:: Available data ::
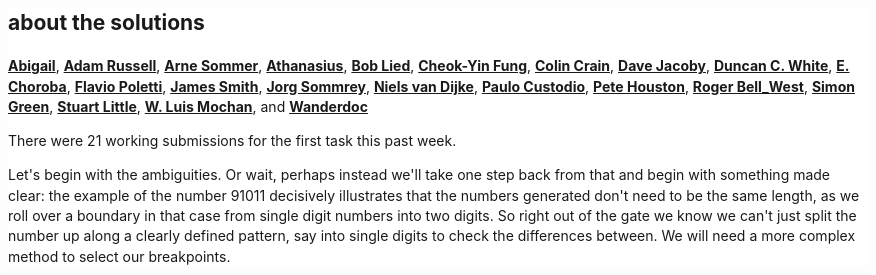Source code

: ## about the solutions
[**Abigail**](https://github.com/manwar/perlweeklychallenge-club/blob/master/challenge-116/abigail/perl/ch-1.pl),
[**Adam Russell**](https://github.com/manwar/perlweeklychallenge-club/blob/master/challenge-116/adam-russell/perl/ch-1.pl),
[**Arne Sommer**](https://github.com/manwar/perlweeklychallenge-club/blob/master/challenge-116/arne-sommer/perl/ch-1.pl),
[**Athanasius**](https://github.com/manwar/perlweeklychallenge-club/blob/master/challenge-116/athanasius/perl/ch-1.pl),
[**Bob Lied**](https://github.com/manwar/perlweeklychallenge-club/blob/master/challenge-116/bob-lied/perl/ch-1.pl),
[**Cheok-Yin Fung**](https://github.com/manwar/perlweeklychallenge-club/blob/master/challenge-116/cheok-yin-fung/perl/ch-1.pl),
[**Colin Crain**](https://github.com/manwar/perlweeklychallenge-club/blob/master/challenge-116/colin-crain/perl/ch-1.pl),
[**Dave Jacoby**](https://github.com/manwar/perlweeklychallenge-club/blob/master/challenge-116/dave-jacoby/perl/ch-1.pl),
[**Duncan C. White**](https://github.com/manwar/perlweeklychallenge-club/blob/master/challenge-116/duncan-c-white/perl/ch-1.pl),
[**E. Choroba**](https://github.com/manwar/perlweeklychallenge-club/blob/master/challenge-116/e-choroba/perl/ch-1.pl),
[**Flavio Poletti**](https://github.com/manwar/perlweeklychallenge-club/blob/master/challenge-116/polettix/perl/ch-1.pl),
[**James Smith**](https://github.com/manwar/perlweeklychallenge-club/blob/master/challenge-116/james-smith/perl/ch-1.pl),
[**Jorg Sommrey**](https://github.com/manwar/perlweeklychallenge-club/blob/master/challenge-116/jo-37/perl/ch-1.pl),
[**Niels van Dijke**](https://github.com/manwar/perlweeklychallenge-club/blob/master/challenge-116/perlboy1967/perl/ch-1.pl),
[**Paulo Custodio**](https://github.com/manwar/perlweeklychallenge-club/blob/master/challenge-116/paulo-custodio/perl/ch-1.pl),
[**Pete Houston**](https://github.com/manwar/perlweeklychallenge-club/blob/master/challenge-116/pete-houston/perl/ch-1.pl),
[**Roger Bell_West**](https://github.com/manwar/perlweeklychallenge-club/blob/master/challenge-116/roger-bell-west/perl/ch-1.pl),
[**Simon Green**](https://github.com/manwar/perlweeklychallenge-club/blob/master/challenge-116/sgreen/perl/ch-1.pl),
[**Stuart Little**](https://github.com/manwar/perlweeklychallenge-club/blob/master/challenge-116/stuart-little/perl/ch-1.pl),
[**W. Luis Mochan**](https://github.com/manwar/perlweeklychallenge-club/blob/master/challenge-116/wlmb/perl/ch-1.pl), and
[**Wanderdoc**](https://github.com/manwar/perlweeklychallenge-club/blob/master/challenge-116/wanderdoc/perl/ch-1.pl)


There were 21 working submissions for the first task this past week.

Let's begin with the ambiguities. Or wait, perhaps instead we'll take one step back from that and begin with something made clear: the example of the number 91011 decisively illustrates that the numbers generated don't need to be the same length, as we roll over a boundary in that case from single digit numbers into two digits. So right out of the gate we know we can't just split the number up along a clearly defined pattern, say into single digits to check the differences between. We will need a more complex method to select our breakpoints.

:: Goal of the exercise ::
Images in the records should not be copied. Repeat all the rest exactly.

:: Response to this exercise ::
Source code

: ## about the solutions
[**Abigail**](https://github.com/manwar/perlweeklychallenge-club/blob/master/challenge-116/abigail/perl/ch-1.pl),
[**Adam Russell**](https://github.com/manwar/perlweeklychallenge-club/blob/master/challenge-116/adam-russell/perl/ch-1.pl),
[**Arne Sommer**](https://github.com/manwar/perlweeklychallenge-club/blob/master/challenge-116/arne-sommer/perl/ch-1.pl),
[**Athanasius**](https://github.com/manwar/perlweeklychallenge-club/blob/master/challenge-116/athanasius/perl/ch-1.pl),
[**Bob Lied**](https://github.com/manwar/perlweeklychallenge-club/blob/master/challenge-116/bob-lied/perl/ch-1.pl),
[**Cheok-Yin Fung**](https://github.com/manwar/perlweeklychallenge-club/blob/master/challenge-116/cheok-yin-fung/perl/ch-1.pl),
[**Colin Crain**](https://github.com/manwar/perlweeklychallenge-club/blob/master/challenge-116/colin-crain/perl/ch-1.pl),
[**Dave Jacoby**](https://github.com/manwar/perlweeklychallenge-club/blob/master/challenge-116/dave-jacoby/perl/ch-1.pl),
[**Duncan C. White**](https://github.com/manwar/perlweeklychallenge-club/blob/master/challenge-116/duncan-c-white/perl/ch-1.pl),
[**E. Choroba**](https://github.com/manwar/perlweeklychallenge-club/blob/master/challenge-116/e-choroba/perl/ch-1.pl),
[**Flavio Poletti**](https://github.com/manwar/perlweeklychallenge-club/blob/master/challenge-116/polettix/perl/ch-1.pl),
[**James Smith**](https://github.com/manwar/perlweeklychallenge-club/blob/master/challenge-116/james-smith/perl/ch-1.pl),
[**Jorg Sommrey**](https://github.com/manwar/perlweeklychallenge-club/blob/master/challenge-116/jo-37/perl/ch-1.pl),
[**Niels van Dijke**](https://github.com/manwar/perlweeklychallenge-club/blob/master/challenge-116/perlboy1967/perl/ch-1.pl),
[**Paulo Custodio**](https://github.com/manwar/perlweeklychallenge-club/blob/master/challenge-116/paulo-custodio/perl/ch-1.pl),
[**Pete Houston**](https://github.com/manwar/perlweeklychallenge-club/blob/master/challenge-116/pete-houston/perl/ch-1.pl),
[**Roger Bell_West**](https://github.com/manwar/perlweeklychallenge-club/blob/master/challenge-116/roger-bell-west/perl/ch-1.pl),
[**Simon Green**](https://github.com/manwar/perlweeklychallenge-club/blob/master/challenge-116/sgreen/perl/ch-1.pl),
[**Stuart Little**](https://github.com/manwar/perlweeklychallenge-club/blob/master/challenge-116/stuart-little/perl/ch-1.pl),
[**W. Luis Mochan**](https://github.com/manwar/perlweeklychallenge-club/blob/master/challenge-116/wlmb/perl/ch-1.pl), and
[**Wanderdoc**](https://github.com/manwar/perlweeklychallenge-club/blob/master/challenge-116/wanderdoc/perl/ch-1.pl)


There were 21 working submissions for the first task this past week.

Let's begin with the ambiguities. Or wait, perhaps instead we'll take one step back from that and begin with something made clear: the example of the number 91011 decisively illustrates that the numbers generated don't need to be the same length, as we roll over a boundary in that case from single digit numbers into two digits. So right out of the gate we know we can't just split the number up along a clearly defined pattern, say into single digits to check the differences between. We will need a more complex method to select our breakpoints.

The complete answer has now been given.